[Material provided]
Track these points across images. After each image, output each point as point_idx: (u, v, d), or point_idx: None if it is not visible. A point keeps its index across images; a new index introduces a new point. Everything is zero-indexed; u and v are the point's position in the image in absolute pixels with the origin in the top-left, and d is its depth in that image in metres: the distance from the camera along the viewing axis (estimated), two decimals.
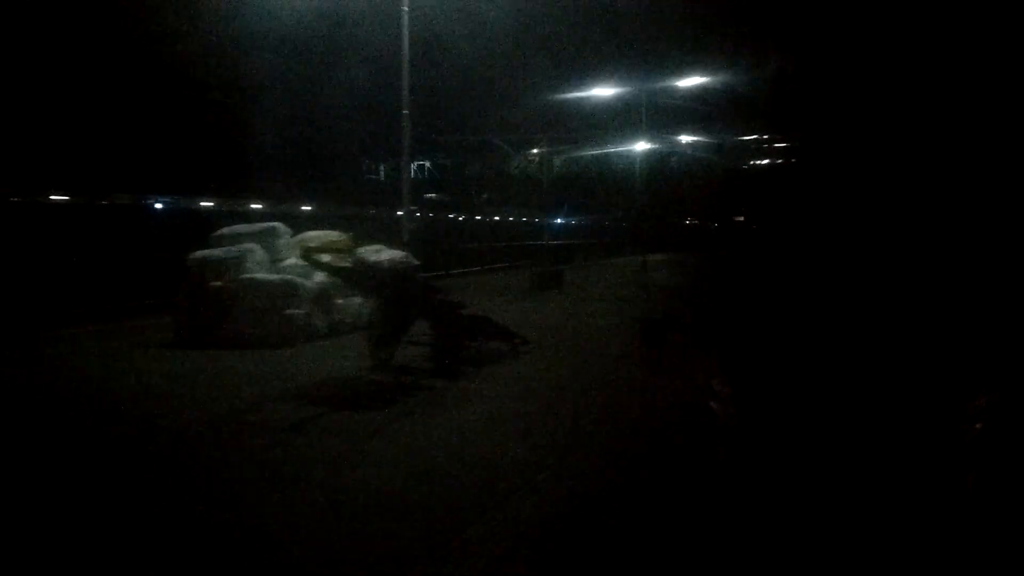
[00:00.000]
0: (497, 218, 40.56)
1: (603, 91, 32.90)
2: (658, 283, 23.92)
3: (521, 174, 52.95)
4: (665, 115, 38.08)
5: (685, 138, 46.32)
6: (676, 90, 33.42)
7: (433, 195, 43.04)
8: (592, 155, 52.60)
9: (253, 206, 23.77)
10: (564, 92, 35.59)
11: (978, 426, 2.97)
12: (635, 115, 33.68)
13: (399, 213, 17.45)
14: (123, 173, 21.91)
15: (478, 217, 38.57)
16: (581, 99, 34.03)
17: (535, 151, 51.31)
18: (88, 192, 19.04)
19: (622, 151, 43.81)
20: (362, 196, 33.04)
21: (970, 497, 3.06)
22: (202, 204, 22.84)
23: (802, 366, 4.68)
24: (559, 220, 42.32)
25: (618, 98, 33.49)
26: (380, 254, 9.30)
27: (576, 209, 45.82)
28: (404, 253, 9.92)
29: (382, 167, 50.56)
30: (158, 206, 21.73)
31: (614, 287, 23.52)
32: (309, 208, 25.77)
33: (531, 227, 40.31)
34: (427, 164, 50.40)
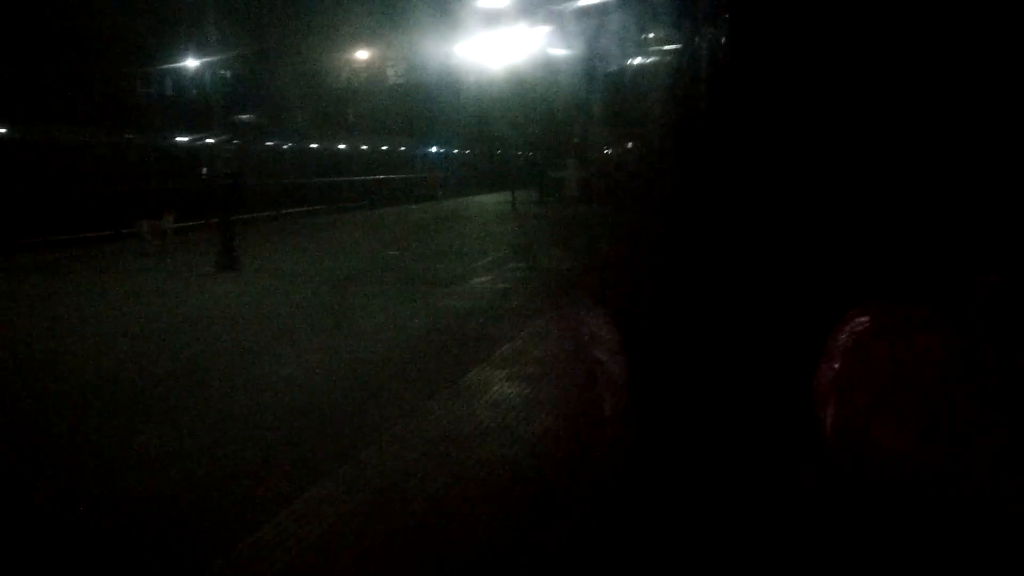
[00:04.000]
0: (335, 147, 29.68)
1: None
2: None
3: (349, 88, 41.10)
4: None
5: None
6: None
7: (245, 116, 31.30)
8: (441, 67, 41.37)
9: None
10: None
11: (836, 365, 2.12)
12: None
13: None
14: None
15: (314, 145, 27.59)
16: None
17: (363, 57, 39.49)
18: None
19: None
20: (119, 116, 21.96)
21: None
22: None
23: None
24: (423, 151, 32.16)
25: None
26: None
27: (441, 138, 35.55)
28: None
29: (168, 79, 37.49)
30: None
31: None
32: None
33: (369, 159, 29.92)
34: (228, 74, 37.62)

[Exercise] Begin at the first line of the entries and stop after the line holding "11: (978, 426, 2.97)"; repeat those lines exactly, but not the pictures.

[Answer box]
Track these points across images. After each image, output each point as point_idx: (u, v, d), or point_idx: None if it is not visible. A point keeps its index across images; a new index introduces a new point. Everything is zero-indexed; u and v are the point's position in the image in absolute pixels with the origin in the top-left, and d is its depth in that image in metres: the distance from the camera along the viewing axis (estimated), two decimals.
[00:00.000]
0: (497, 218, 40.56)
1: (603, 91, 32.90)
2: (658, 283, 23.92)
3: (521, 174, 52.95)
4: (665, 115, 38.08)
5: (685, 138, 46.32)
6: (676, 90, 33.42)
7: (433, 195, 43.04)
8: (592, 155, 52.60)
9: (253, 206, 23.77)
10: (564, 92, 35.59)
11: (978, 426, 2.97)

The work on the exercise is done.